* [Work request] Return every line of the material below without any changes, keeping the original order.

* [Available data]
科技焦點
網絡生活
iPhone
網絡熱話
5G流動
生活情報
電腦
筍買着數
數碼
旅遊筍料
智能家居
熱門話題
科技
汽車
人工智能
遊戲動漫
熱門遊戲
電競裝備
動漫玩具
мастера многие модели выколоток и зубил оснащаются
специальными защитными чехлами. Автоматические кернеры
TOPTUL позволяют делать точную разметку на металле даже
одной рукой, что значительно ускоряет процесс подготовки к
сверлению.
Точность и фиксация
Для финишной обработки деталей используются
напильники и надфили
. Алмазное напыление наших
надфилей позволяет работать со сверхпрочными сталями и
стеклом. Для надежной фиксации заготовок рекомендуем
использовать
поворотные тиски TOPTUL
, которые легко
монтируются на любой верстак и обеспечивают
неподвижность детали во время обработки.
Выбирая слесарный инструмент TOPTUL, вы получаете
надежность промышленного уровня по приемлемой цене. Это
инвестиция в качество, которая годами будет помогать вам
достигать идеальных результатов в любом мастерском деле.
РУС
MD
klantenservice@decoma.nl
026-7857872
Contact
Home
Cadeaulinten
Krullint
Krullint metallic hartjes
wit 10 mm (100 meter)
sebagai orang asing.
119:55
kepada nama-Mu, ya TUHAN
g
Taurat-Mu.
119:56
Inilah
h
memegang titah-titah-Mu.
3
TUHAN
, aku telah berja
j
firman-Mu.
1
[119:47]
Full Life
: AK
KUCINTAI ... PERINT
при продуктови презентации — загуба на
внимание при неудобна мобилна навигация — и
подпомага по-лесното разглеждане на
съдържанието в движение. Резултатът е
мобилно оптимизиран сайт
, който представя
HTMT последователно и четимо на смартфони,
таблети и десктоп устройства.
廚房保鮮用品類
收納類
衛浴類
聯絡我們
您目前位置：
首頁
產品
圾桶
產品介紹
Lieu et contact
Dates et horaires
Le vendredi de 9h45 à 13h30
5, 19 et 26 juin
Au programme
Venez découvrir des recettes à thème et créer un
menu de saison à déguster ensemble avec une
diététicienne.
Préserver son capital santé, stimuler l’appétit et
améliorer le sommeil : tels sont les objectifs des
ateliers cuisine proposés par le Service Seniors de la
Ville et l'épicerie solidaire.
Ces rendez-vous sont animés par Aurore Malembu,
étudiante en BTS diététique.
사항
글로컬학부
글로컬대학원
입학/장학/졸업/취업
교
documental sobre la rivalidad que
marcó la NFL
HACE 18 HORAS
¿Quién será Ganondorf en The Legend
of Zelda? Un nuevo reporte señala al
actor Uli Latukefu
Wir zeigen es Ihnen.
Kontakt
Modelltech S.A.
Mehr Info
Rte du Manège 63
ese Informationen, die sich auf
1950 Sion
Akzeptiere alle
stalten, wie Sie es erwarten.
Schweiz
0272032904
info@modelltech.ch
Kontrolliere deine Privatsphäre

* [Answer to the problem]
科技焦點
網絡生活
iPhone
網絡熱話
5G流動
生活情報
電腦
筍買着數
數碼
旅遊筍料
智能家居
熱門話題
科技
汽車
人工智能
遊戲動漫
熱門遊戲
電競裝備
動漫玩具
мастера многие модели выколоток и зубил оснащаются
специальными защитными чехлами. Автоматические кернеры
TOPTUL позволяют делать точную разметку на металле даже
одной рукой, что значительно ускоряет процесс подготовки к
сверлению.
Точность и фиксация
Для финишной обработки деталей используются
напильники и надфили
. Алмазное напыление наших
надфилей позволяет работать со сверхпрочными сталями и
стеклом. Для надежной фиксации заготовок рекомендуем
использовать
поворотные тиски TOPTUL
, которые легко
монтируются на любой верстак и обеспечивают
неподвижность детали во время обработки.
Выбирая слесарный инструмент TOPTUL, вы получаете
надежность промышленного уровня по приемлемой цене. Это
инвестиция в качество, которая годами будет помогать вам
достигать идеальных результатов в любом мастерском деле.
РУС
MD
klantenservice@decoma.nl
026-7857872
Contact
Home
Cadeaulinten
Krullint
Krullint metallic hartjes
wit 10 mm (100 meter)
sebagai orang asing.
119:55
kepada nama-Mu, ya TUHAN
g
Taurat-Mu.
119:56
Inilah
h
memegang titah-titah-Mu.
3
TUHAN
, aku telah berja
j
firman-Mu.
1
[119:47]
Full Life
: AK
KUCINTAI ... PERINT
при продуктови презентации — загуба на
внимание при неудобна мобилна навигация — и
подпомага по-лесното разглеждане на
съдържанието в движение. Резултатът е
мобилно оптимизиран сайт
, който представя
HTMT последователно и четимо на смартфони,
таблети и десктоп устройства.
廚房保鮮用品類
收納類
衛浴類
聯絡我們
您目前位置：
首頁
產品
圾桶
產品介紹
Lieu et contact
Dates et horaires
Le vendredi de 9h45 à 13h30
5, 19 et 26 juin
Au programme
Venez découvrir des recettes à thème et créer un
menu de saison à déguster ensemble avec une
diététicienne.
Préserver son capital santé, stimuler l’appétit et
améliorer le sommeil : tels sont les objectifs des
ateliers cuisine proposés par le Service Seniors de la
Ville et l'épicerie solidaire.
Ces rendez-vous sont animés par Aurore Malembu,
étudiante en BTS diététique.
사항
글로컬학부
글로컬대학원
입학/장학/졸업/취업
교
documental sobre la rivalidad que
marcó la NFL
HACE 18 HORAS
¿Quién será Ganondorf en The Legend
of Zelda? Un nuevo reporte señala al
actor Uli Latukefu
Wir zeigen es Ihnen.
Kontakt
Modelltech S.A.
Mehr Info
Rte du Manège 63
ese Informationen, die sich auf
1950 Sion
Akzeptiere alle
stalten, wie Sie es erwarten.
Schweiz
0272032904
info@modelltech.ch
Kontrolliere deine Privatsphäre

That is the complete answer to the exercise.